Secondo la Fipe ”prevalgono le seconde case, l’ospitalita’ presso parenti ed amici e altre forme di alloggio meno onerose come campeggi, camper e via di seguito. Solo una vacanza su quattro ha l’albergo come alloggio di riferimento. Ovunque si vada la durata media della vacanza sara’ di circa 10 giorni, con una spesa giornaliera per presenza turistica di 66,50 euro”. Il 72% della spesa turistica estiva, pari a 23 miliardi di euro, e’ dovuta agli italiani a conferma che il successo o l’insuccesso della stagione dipende dalla domanda interna.
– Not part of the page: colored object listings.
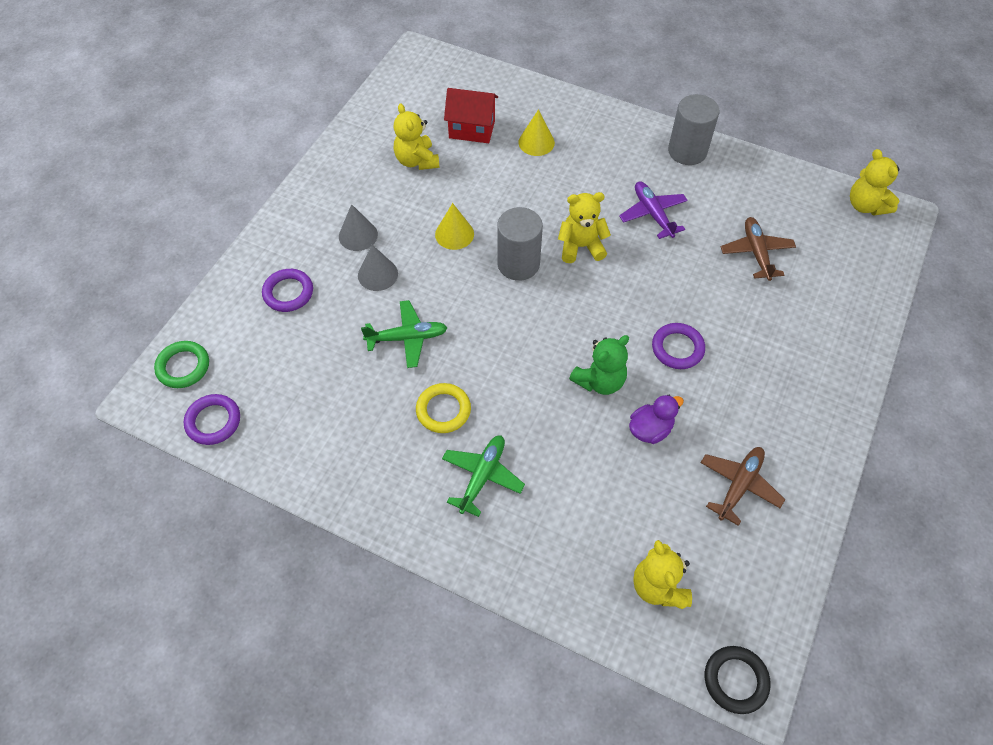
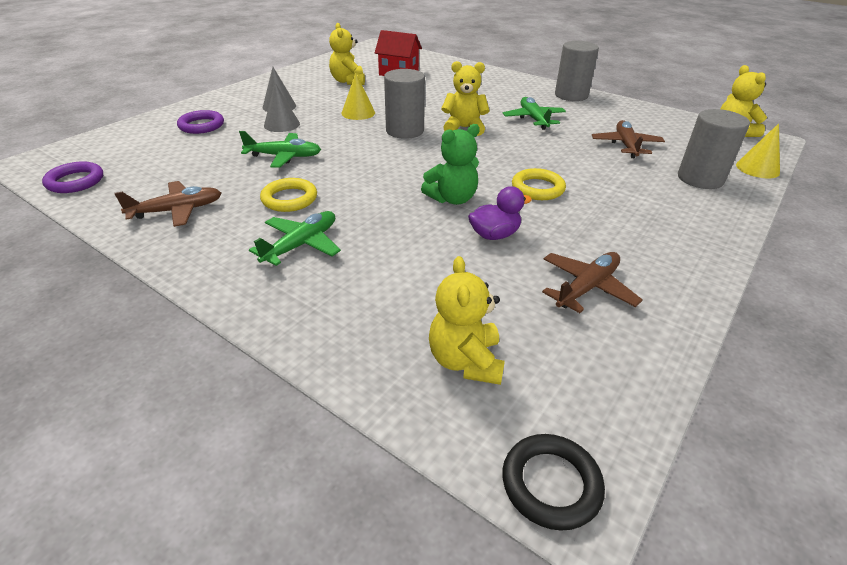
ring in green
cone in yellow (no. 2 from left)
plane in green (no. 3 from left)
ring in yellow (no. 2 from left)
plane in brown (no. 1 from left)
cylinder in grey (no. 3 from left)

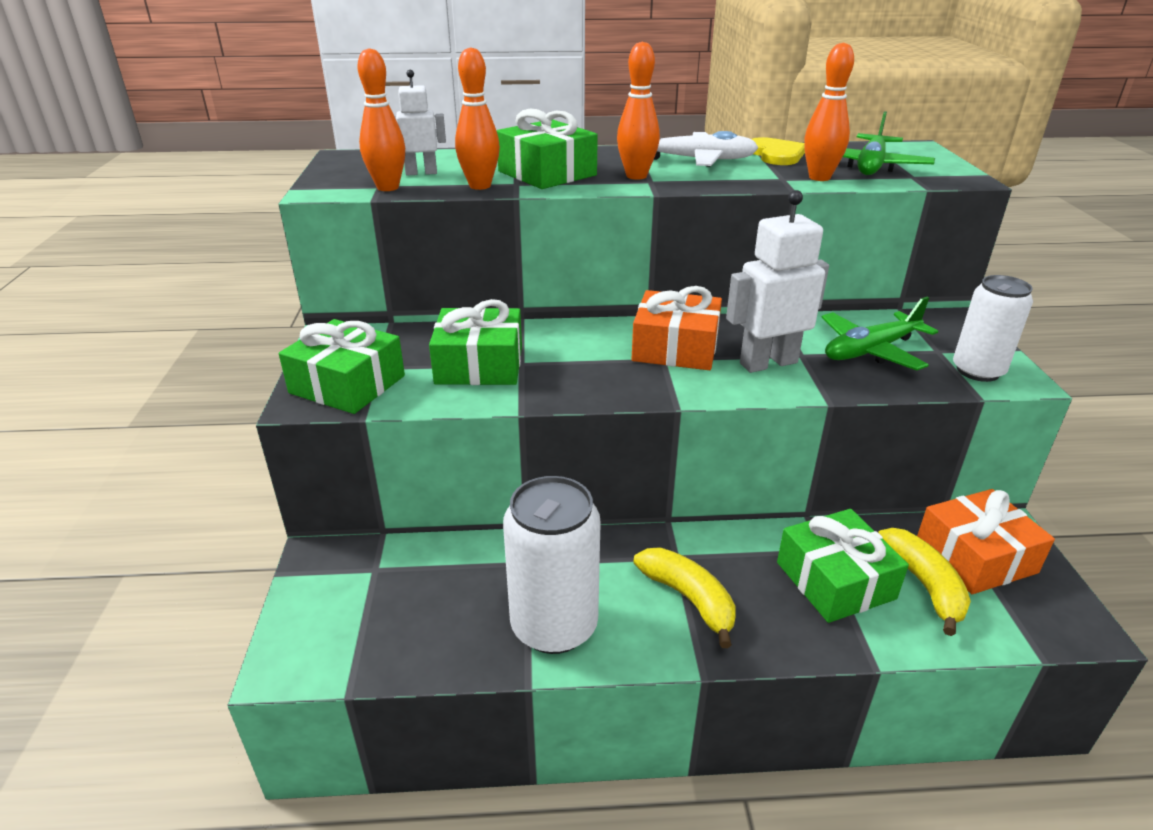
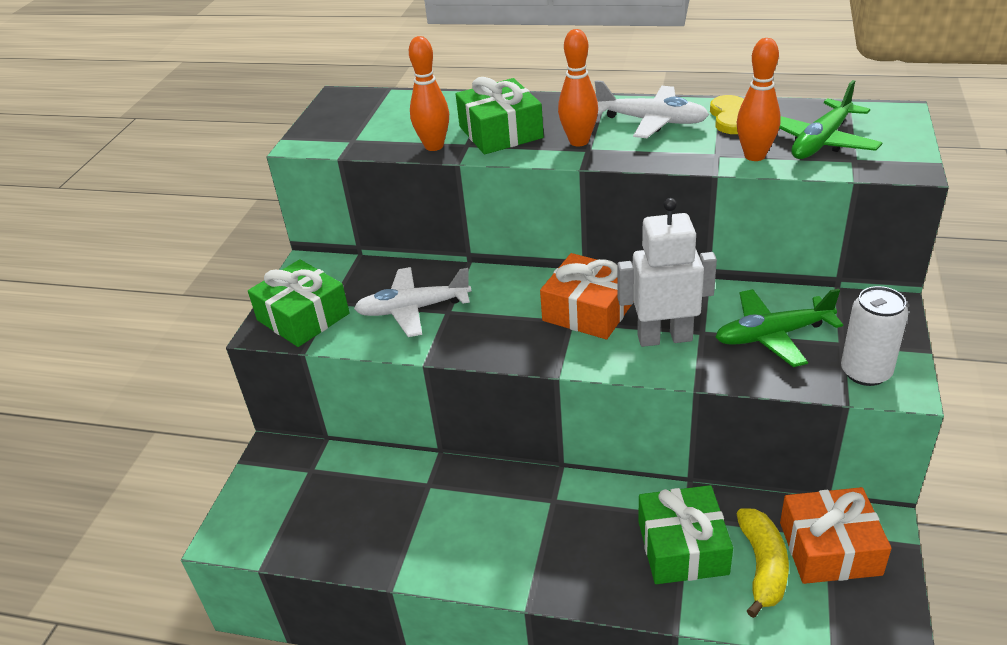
bowling pin in orange (no. 1 from left in the first image)
robot in white (no. 1 from left in the first image)
plane in white (no. 1 from left)
can in white (no. 1 from left in the first image)
banana in yellow (no. 1 from left in the first image)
In termini di spesa bar e ristoranti si confermano il primo settore turistico. ”In colazioni, aperitivi, bibite, gelati, pranzi e cene – sottolinea la Fipe – i turisti spenderanno, durante l’estate, poco meno di otto miliardi di euro, 2,5 in piu’ di quanti andranno per l’alloggio in alberghi e altre strutture ricettive”. Un’altra importante voce della spesa dei turisti e’ lo shopping (abbigliamento, oggettistica, ecc.) quantificabile in 5,5 miliardi di euro; non trascurabili le spese per l’affitto di immobili pari all’11%) e per l’acquisto di prodotti alimentari (la spesa quotidiana per chi sceglie di stare in casa) il 12,7% della spesa complessiva.

”Tre miliardi di euro circa se ne andranno in attivita’ ricreative, in prevalenza discoteche e stabilimenti balneari”, sostiene ancora l’organizzazione che fa capo a piazza Belli, che sottolinea come ”tra i principali motivi di soddisfazione della vacanza in Italia i turisti stranieri indicano al primo posto, insieme al patrimonio storico-culturale, proprio la ristorazione. E – conclude – la ristorazione e’ il primo fattore di scelta per i turisti stranieri che vengono abitualmente in Italia”.